Android sensitive keyboard cache¶
ID: java/android/sensitive-keyboard-cache
Kind: problem
Security severity: 8.1
Severity: warning
Precision: medium
Tags:
- security
- external/cwe/cwe-524
Query suites:
- java-security-extended.qls
- java-security-and-quality.qls
Click to see the query in the CodeQL repository
When a user enters information in a text input field on an Android application, their input is saved to a keyboard cache which provides autocomplete suggestions and predictions. There is a risk that sensitive user data, such as passwords or banking information, may be leaked to other applications via the keyboard cache.
Recommendation¶
For input fields expected to accept sensitive information, use input types such as "textNoSuggestions"
(or "textPassword"
for a password) to ensure the input does not get stored in the keyboard cache.

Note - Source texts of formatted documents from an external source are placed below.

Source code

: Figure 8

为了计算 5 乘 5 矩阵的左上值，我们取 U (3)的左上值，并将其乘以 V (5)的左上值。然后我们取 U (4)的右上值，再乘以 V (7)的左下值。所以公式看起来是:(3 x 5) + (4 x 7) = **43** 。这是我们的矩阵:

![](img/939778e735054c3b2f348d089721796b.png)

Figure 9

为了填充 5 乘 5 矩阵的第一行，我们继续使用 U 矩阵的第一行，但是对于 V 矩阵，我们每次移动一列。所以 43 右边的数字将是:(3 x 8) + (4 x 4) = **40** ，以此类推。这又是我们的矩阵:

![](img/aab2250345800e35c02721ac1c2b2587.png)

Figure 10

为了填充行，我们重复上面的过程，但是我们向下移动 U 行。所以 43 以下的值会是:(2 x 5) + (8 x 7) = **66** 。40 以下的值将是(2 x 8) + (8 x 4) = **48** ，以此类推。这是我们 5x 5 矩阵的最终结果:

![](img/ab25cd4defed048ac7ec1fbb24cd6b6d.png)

Optionally, instead of declaring an input type through XML, you can set the input type in your code using TextView.setInputType()
.
Example¶
In the following example, the field labeled BAD allows the password to be saved to the keyboard cache, whereas the field labeled GOOD uses the "textPassword"
input type to ensure the password is not cached.
<?xml version="1.0" encoding="utf-8"?>
<LinearLayout
xmlns:android="http://schemas.android.com/apk/res/android"
xmlns:app="http://schemas.android.com/apk/res-auto">
<!-- BAD: This password field uses the `text` input type, which allows the input to be saved to the keyboard cache. -->
<EditText
android:id="@+id/password_bad"
android:inputType="text"/>
<!-- GOOD: This password field uses the `textPassword` input type, which ensures that the input is not saved to the keyboard cache. -->
<EditText
android:id="@+id/password_good"
android:inputType="textPassword"/>
</LinearLayout>
References¶
OWASP Mobile Application Security Testing Guide: Determining Whether the Keyboard Cache Is Disabled for Text Input Fields.
Android Developers: android:inputType attribute documentation.
Common Weakness Enumeration: CWE-524.